Vicente Verdú
No sólo el amor parece insustituible para sentirse feliz; sin alguna forma de buen amor caeríamos muertos.
De esta manera tan sencilla se explica la clave de la condición humana puesto que no hay humanidad sin textura amorosa, no hay red social sin enlace humano, no hay efectividad sin afectividad.
De una u otra manera, incluso las empresas, los asesinos, los financieros se aman, se requieren se asocian o se coaligan para sobrevivir como tales o como algo más. Todo comercio, a su vez, reproduce en su nódulo de contraprestación el modelo mismo del intercambio amoroso que es la base crucial de la pareja, el sentido del acoplamiento y la magia de la copulación.
Cualquier doctrina que haya creído ver en el amor una donación sin más no ha entendido nada del básico bien de la coyunda, representada desde el encastramiento de los seres humanos al engranaje de las máquinas, desde el motor de la vida hasta el motor de explosión, sus émbolos y sus cilindros, el tú y yo de la dialéctica que relaciona.

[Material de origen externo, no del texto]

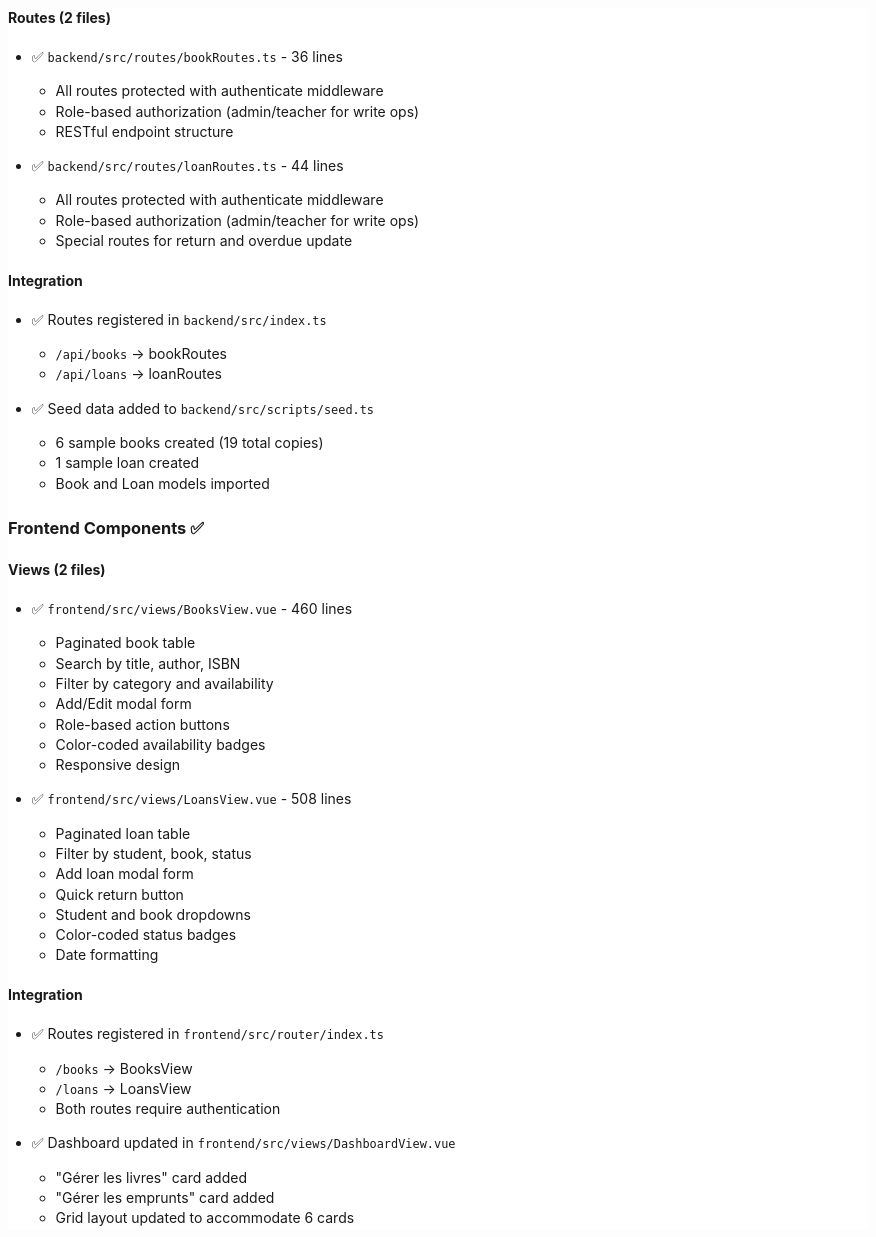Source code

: #### Routes (2 files)
- ✅ `backend/src/routes/bookRoutes.ts` - 36 lines
  - All routes protected with authenticate middleware
  - Role-based authorization (admin/teacher for write ops)
  - RESTful endpoint structure
  
- ✅ `backend/src/routes/loanRoutes.ts` - 44 lines
  - All routes protected with authenticate middleware
  - Role-based authorization (admin/teacher for write ops)
  - Special routes for return and overdue update

#### Integration
- ✅ Routes registered in `backend/src/index.ts`
  - `/api/books` → bookRoutes
  - `/api/loans` → loanRoutes
  
- ✅ Seed data added to `backend/src/scripts/seed.ts`
  - 6 sample books created (19 total copies)
  - 1 sample loan created
  - Book and Loan models imported

### Frontend Components ✅

#### Views (2 files)
- ✅ `frontend/src/views/BooksView.vue` - 460 lines
  - Paginated book table
  - Search by title, author, ISBN
  - Filter by category and availability
  - Add/Edit modal form
  - Role-based action buttons
  - Color-coded availability badges
  - Responsive design
  
- ✅ `frontend/src/views/LoansView.vue` - 508 lines
  - Paginated loan table
  - Filter by student, book, status
  - Add loan modal form
  - Quick return button
  - Student and book dropdowns
  - Color-coded status badges
  - Date formatting

#### Integration
- ✅ Routes registered in `frontend/src/router/index.ts`
  - `/books` → BooksView
  - `/loans` → LoansView
  - Both routes require authentication
  
- ✅ Dashboard updated in `frontend/src/views/DashboardView.vue`
  - "Gérer les livres" card added
  - "Gérer les emprunts" card added
  - Grid layout updated to accommodate 6 cards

Empezando por el don de Dios la contraprestación es ineludible. Si la divinidad se sostiene es gracias a la creencia de los fieles o, más exactamente, si existe, debe atribuirse a que los seres humanos producen con su necesidad ese suculento alimento de la providencia que todo lo puede dar. Creer y amar se cruzan en una misma insignia. No es Dios el creador de los hombres sino que Dios resulta de la fantasía que nace de su anhelo o su ansiedad.
Pero, a la inversa, una vez Dios en escena, también se hace verdad que los seres humanos se ven apegados a él tal como si faltos de sustancia no lograran sobrevivir. Dios, es así, en cuanto panal o dulce coagulación del amor humano, como un polo de energía que atiende la soledad suavemente, que atenúa la desesperanza o la borra, que neutraliza la confusión y promueve, mediante la fe, el milagro de la autoestima.
Porque siendo la pérdida de la autoestima una enfermedad prácticamente mortal que únicamente se cura soplando desde afuera al corazón un espíritu en que se confía y de quien se deduce la autoconfianza posterior. Del corazón conectado con otros corazones amados se genera un seguro contra el descrédito personal y contra el despeñamiento del yo que llegaría a ser ciego, caería en el abismo sin el soporte de alguna convicción sólo posible por aseveración de otro.
Todo yo, cualquier yo, sólo existe de pie en relación con otro. Todo yo crea automáticamente un mundo a través de su presencia pero el mundo, a la vez, se encarga de hacer el yo. No hay un mundo sin yo ni un yo sin mundo. Esta es la primera evidencia y la primera soledad. La amorosa compañía de otro, sin embargo, crea un punto de mira, una mirada que afirma mutuamente y produce el mundo como un ámbito, el mundo habitable que nace con la pareja del yo.